As with any specifics such as these, it is recommended you check with your local laws to see if further information can be found. Having said that, I feel that softphones on mobile devices that are away from the main location would qualify as “off-premises” end users, which fall under what’s being discussed around paragraph 159 in this doc:
Which starts with:
159. In contrast, we conclude that MLTS providers should not be subject to the same location
requirements for off-premises MLTS calls to the extent compliance is not technically feasible. When an
MLTS end user is off-premises, the MLTS does not typically control or have access to location
And paragraph 160, which goes on to say:
160. In light of these factors, we conclude it is premature to prescribe specific standards for
location of off-premises MLTS calls when compliance with our on-site requirements would not be
technically feasible, and we therefore adopt a flexible approach that avoids imposing impossible
requirements. For off-premises 911 calls, the MLTS operator or manager must provide (1) dispatchable
location, if technically feasible, or, otherwise, either 2) manually-updated dispatchable location, or
(3) enhanced location information, which may be coordinate-based, consisting of the best available
location that can be obtained from any available technology or combination of technologies at reasonable
cost. This requirement will take effect two years from the effective date of rules adopted by this order.

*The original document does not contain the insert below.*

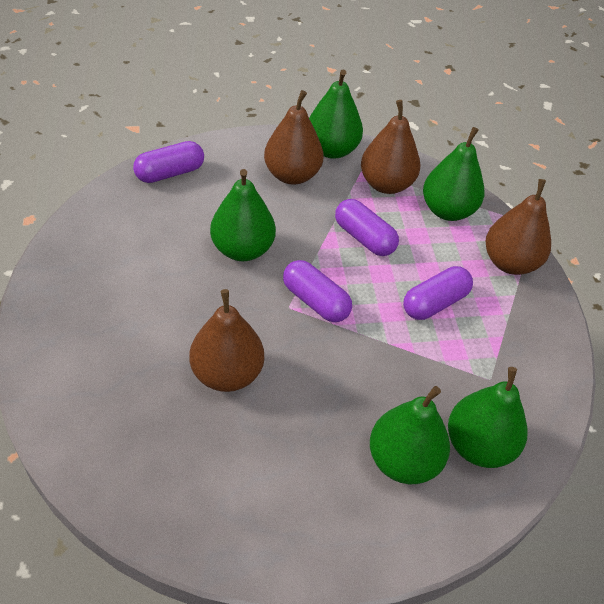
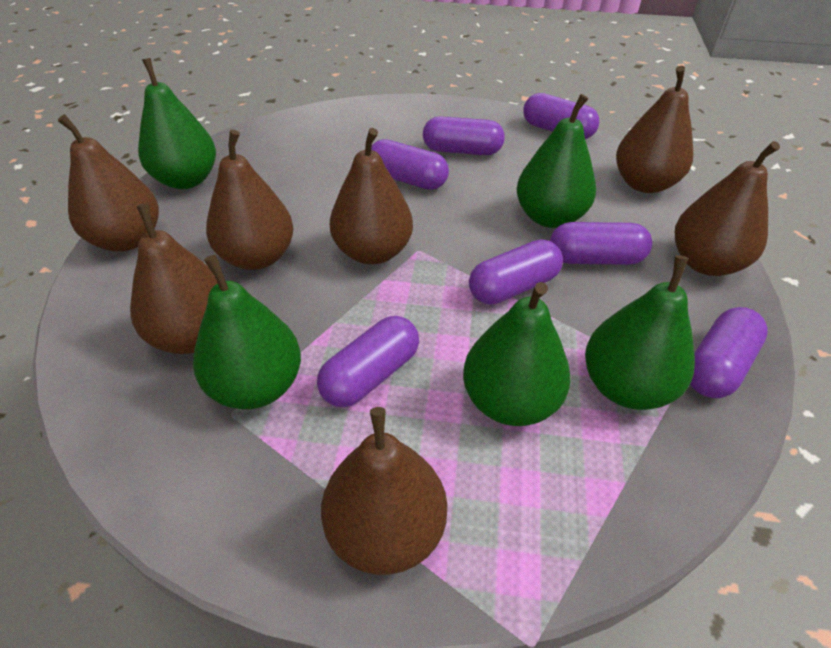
brown pear: 4 -> 7
purple capsule: 4 -> 7

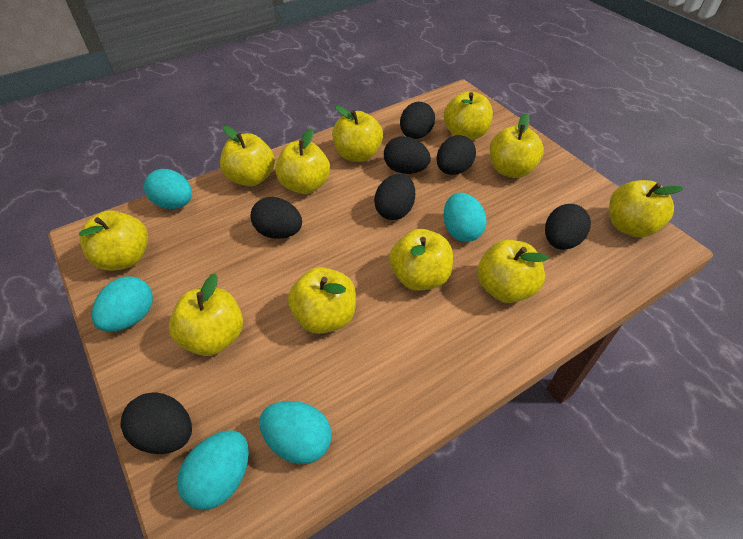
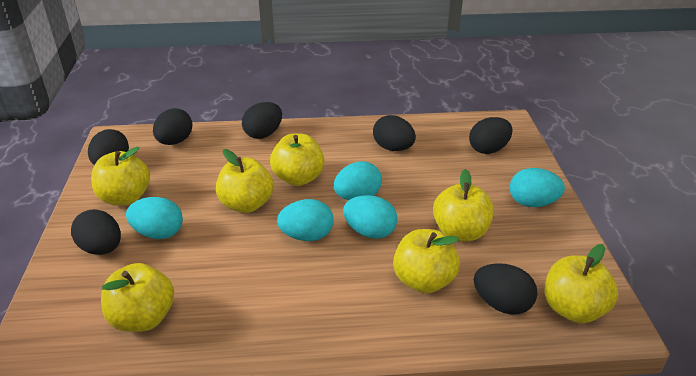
yellow apple: 11 -> 7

The flexibility inherent in this requirement should lessen the burden and the amount of time it will take to
comply. We recognize that as a practical matter, MLTS providers are unlikely to be capable of providing
dispatchable location for most off-premises calls, and that “best-available” location information may be
limited in the near term. Nevertheless, over time this requirement will encourage development of
improved location capabilities for off-premises MLTS 911 calls.

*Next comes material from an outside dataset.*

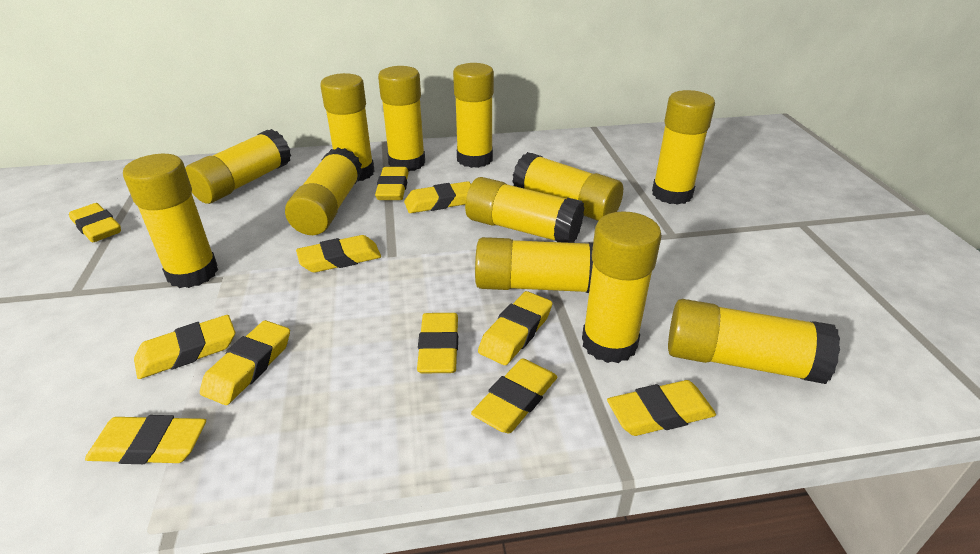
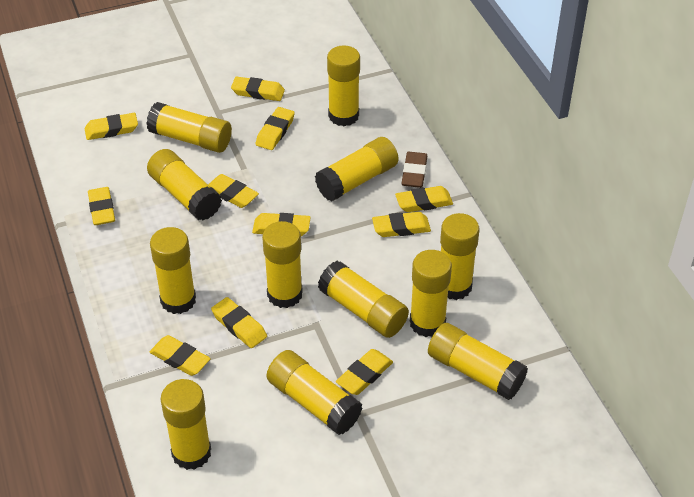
brown eraser: 0 -> 1

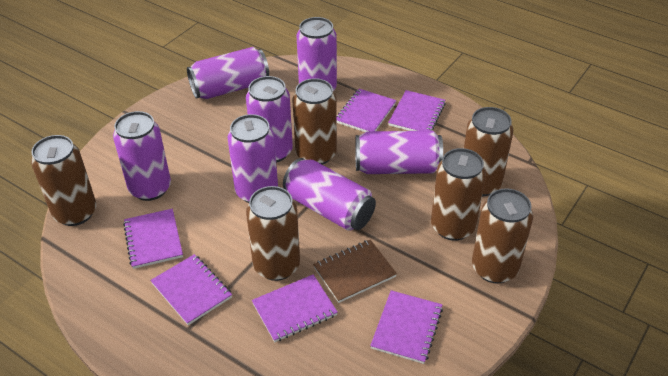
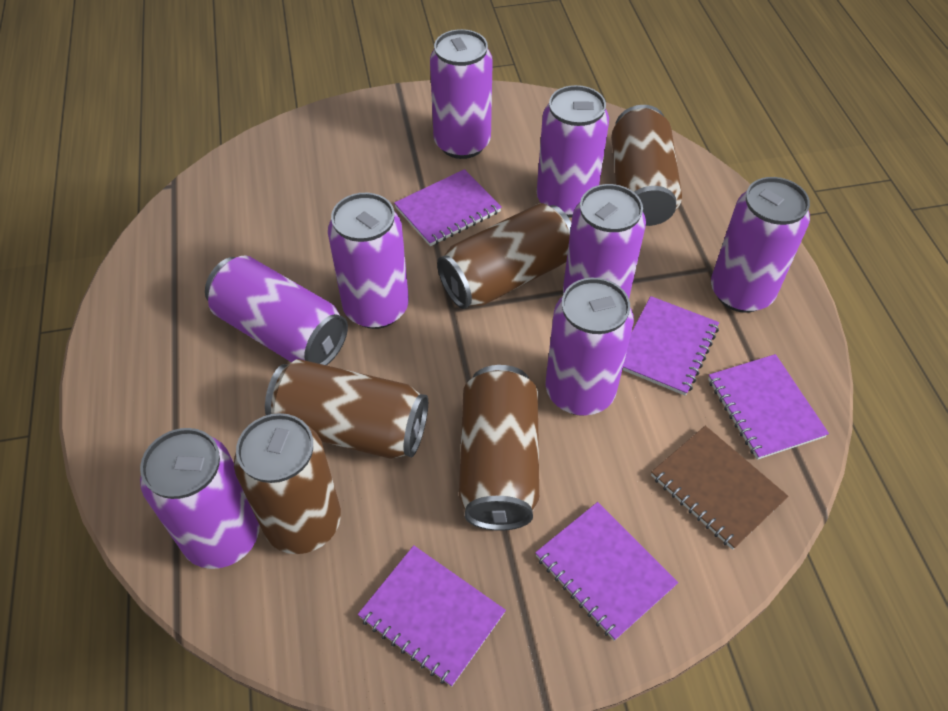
brown can: 6 -> 5
purple can: 7 -> 8
purple notebook: 6 -> 5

These are just excerpts. Please see the doc for further details and context.
I agree with your second point with a lot of this stuff. In this case, it’s like they acknowledge some devices can’t meet the current requirements based on technical feasibility, but their solution is to just give these situations a later deadline.
From a practical stance, I’d advise all mobile softphone users to consider using the cell phone’s service, or a local phone when calling 911 instead of through the softphone if feasible. Or at least have them understand the difference. Although, that type of explanation would be a good idea regardless of these new rules.